Seanad debates

Thursday, 2 October 2014

Freedom of Information Bill 2013: Report and Final Stages

 

11:50 am

Photo of Brendan HowlinBrendan Howlin (Wexford, Labour) | Oireachtas source

I know that in the specific case in which I was involved, in the course of the debate of this particular issue in both the High Court and the Supreme Courts a great deal of focus was placed on the very important right of privacy. There are countervailing rights such as the right to one's good name and the right to not interfere in the course of justice. If I discussed knowledge I had about a fundamental misconduct of justice that had somebody incarcerated, should my right to privacy be greater than somebody's incarceration? All rights are balanced against other people's and other rights. No right, normally, is absolutely fundamental to the point that it supersedes other's rights, even to live, to not be incarcerated or oppressed, or to be deprived of a range of rights.

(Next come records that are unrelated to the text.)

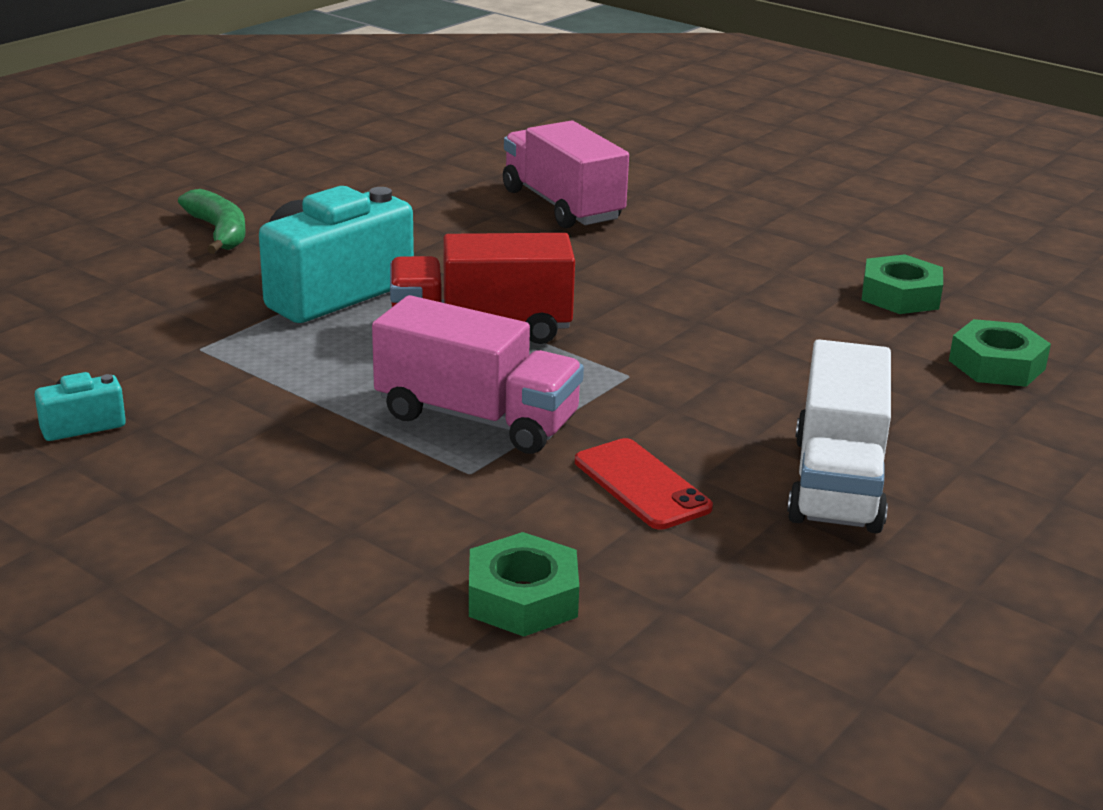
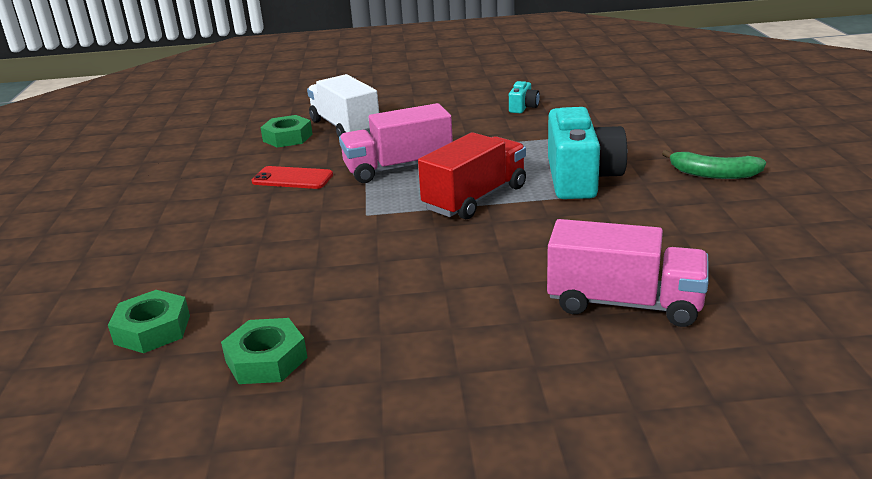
camera: 140 degrees right, 0 degrees up
white truck [787,339,891,533] -> white truck moved to [307,74,379,138]

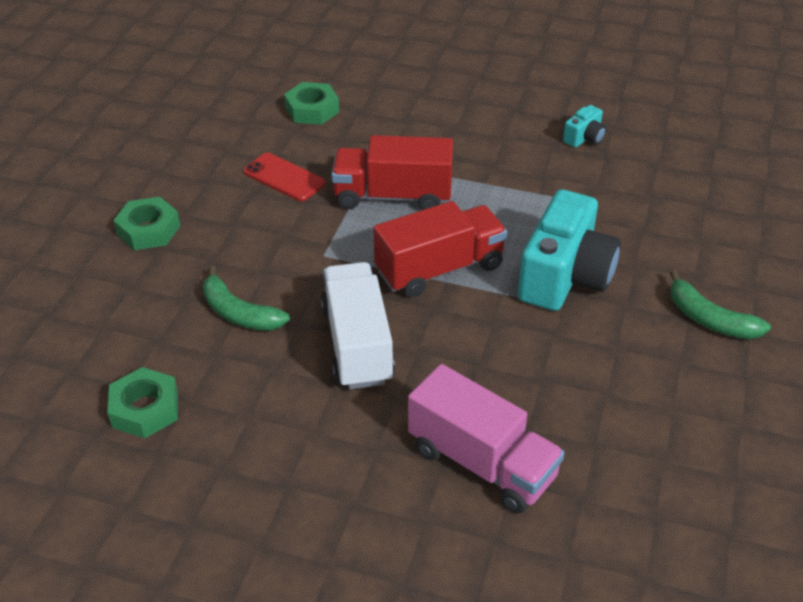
camera: 20 degrees right, 15 degrees up
green nut [108,290,190,353] -> green nut moved to [113,197,180,250]
white truck [307,74,379,138] -> white truck moved to [321,262,395,389]
pink truck [339,103,453,183] -> red truck [331,135,453,210]
none -> green banana [203,266,290,331]

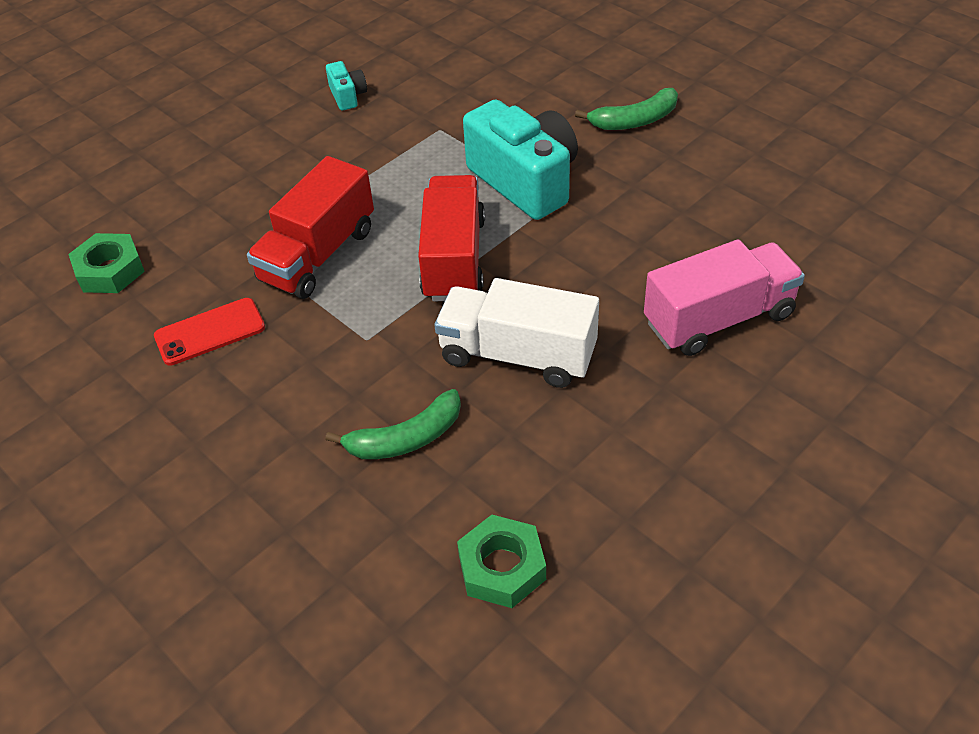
camera: 60 degrees left, 5 degrees up
green nut [113,197,180,250] -> none

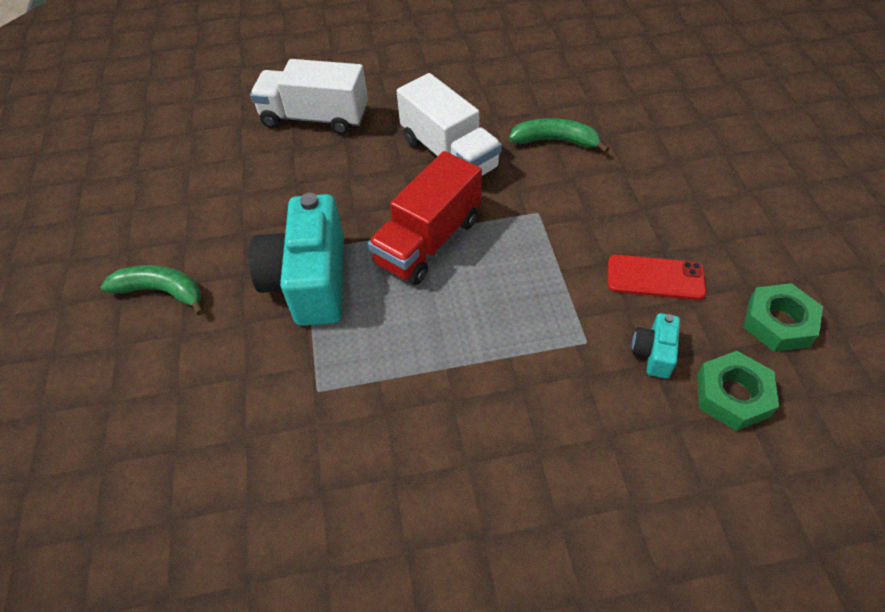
camera: 145 degrees left, 5 degrees up
red truck [247,156,374,299] -> none
turquoise camera [326,61,367,111] -> turquoise camera moved to [632,313,680,378]
green nut [457,515,546,608] -> green nut moved to [743,283,823,352]
pink truck [644,239,805,356] -> white truck [250,59,368,135]

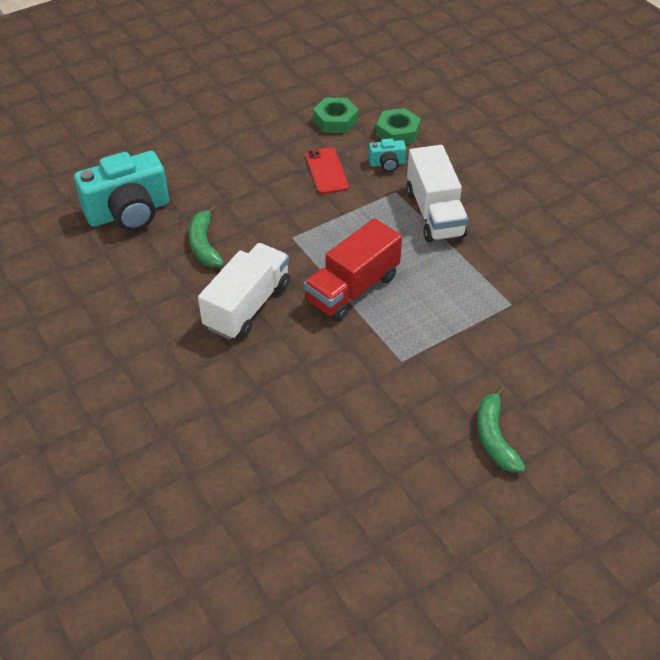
camera: 115 degrees left, 5 degrees down
turquoise camera [248,193,344,326] -> turquoise camera moved to [74,151,169,231]
white truck [250,59,368,135] -> white truck moved to [406,145,468,243]
red truck [368,151,482,285] -> red truck turned 120 degrees clockwise [304,218,402,322]

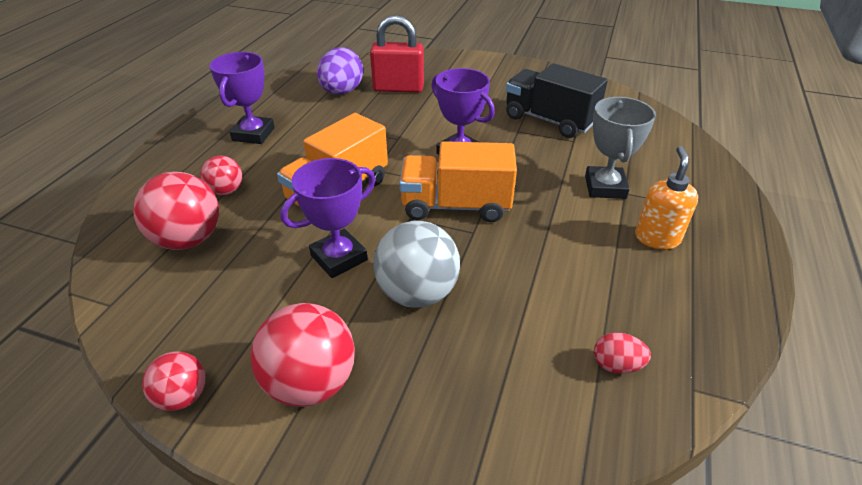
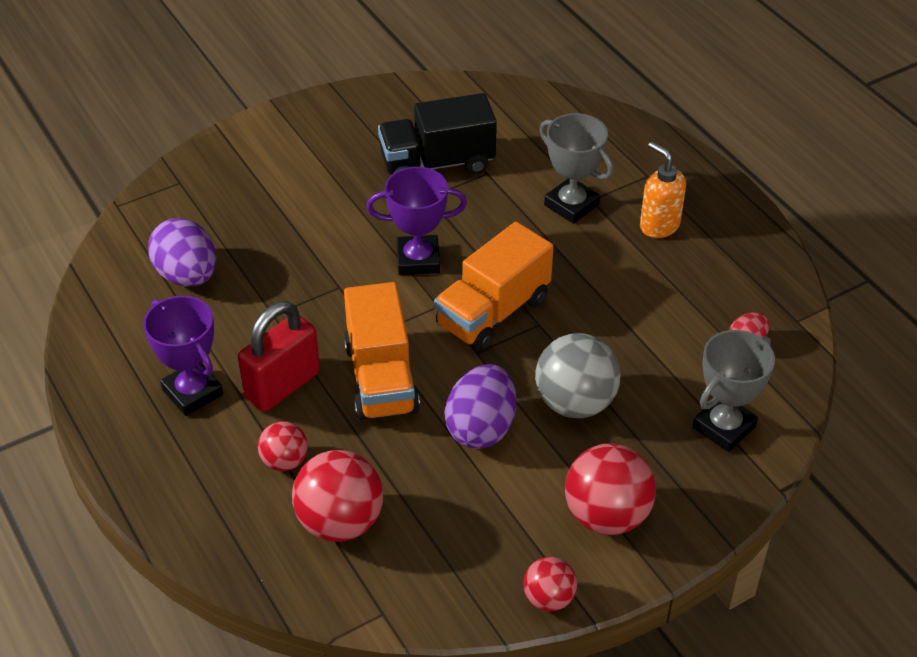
camera: 50 degrees left, 5 degrees up
purple trophy [280,158,376,278] -> purple egg [445,364,516,449]
red padlock [370,15,424,93] -> red padlock moved to [238,301,320,412]
none -> grey trophy [693,330,775,452]

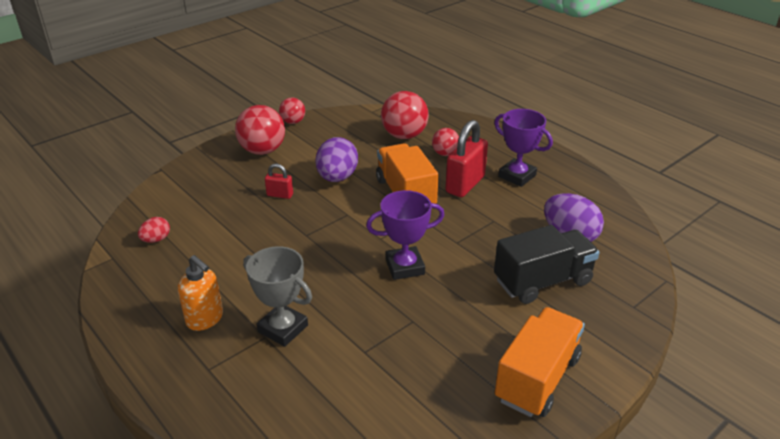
camera: 170 degrees right, 10 degrees down
black truck [378,93,497,175] -> black truck moved to [494,225,599,304]
orange truck [434,222,554,351] -> orange truck moved to [495,307,585,417]
grey ball [535,333,621,418] -> red padlock [265,164,293,199]
grey trophy [693,330,775,452] -> none

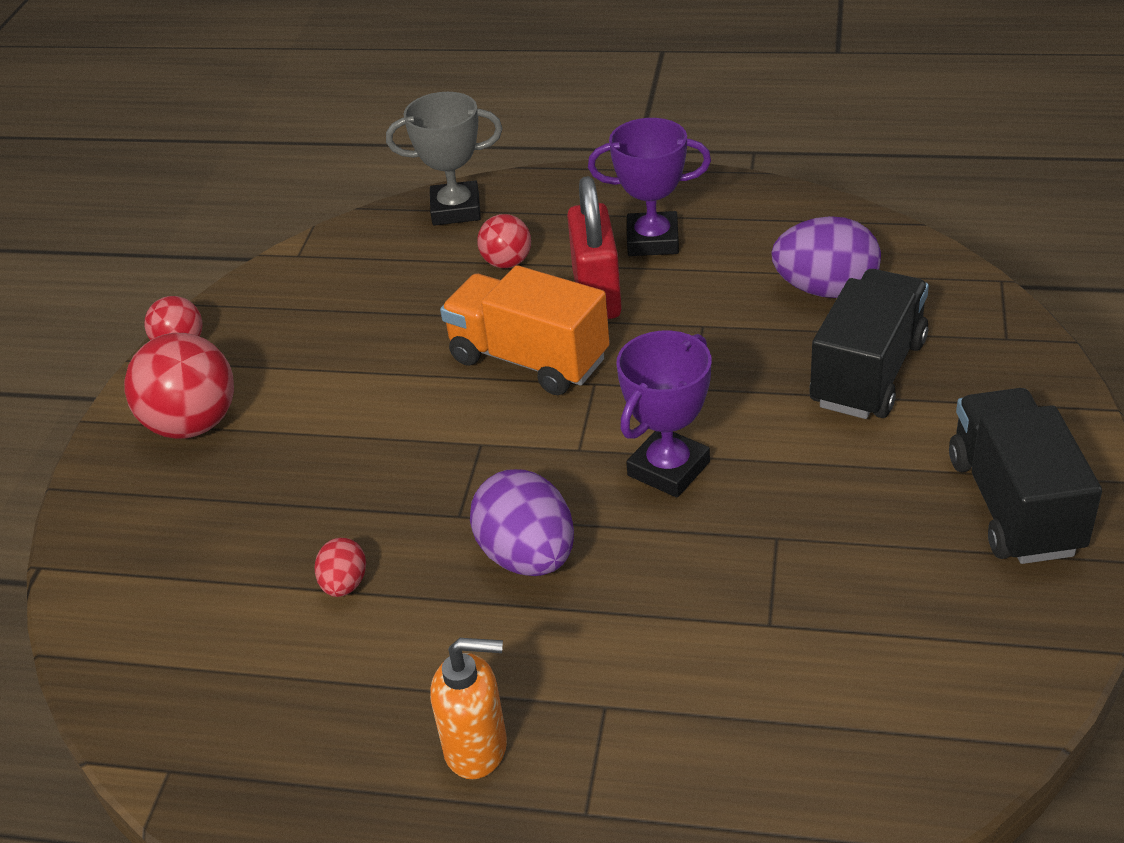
camera: 35 degrees left, 5 degrees up
red egg [138,217,170,243] -> red egg moved to [315,538,366,597]
grey trophy [243,246,312,347] -> grey trophy moved to [386,92,503,225]
red padlock [265,164,293,199] -> none
purple egg [315,137,358,182] -> purple egg moved to [470,469,574,576]
red ball [381,91,429,139] -> none
orange truck [495,307,585,417] -> black truck [949,388,1102,564]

In those contexts, we can talk in absolutist terms but these things are not absolute. On balance, my view is that to corral into an immune space all communications between two members of the Government that they deem to be private so that it becomes an impediment, a debar and an impenetrable wall is an assertion that would undermine the principle. It has undermined, in my judgment, the proper enactment of FOI since it was amended by Fianna Fáil in 2003.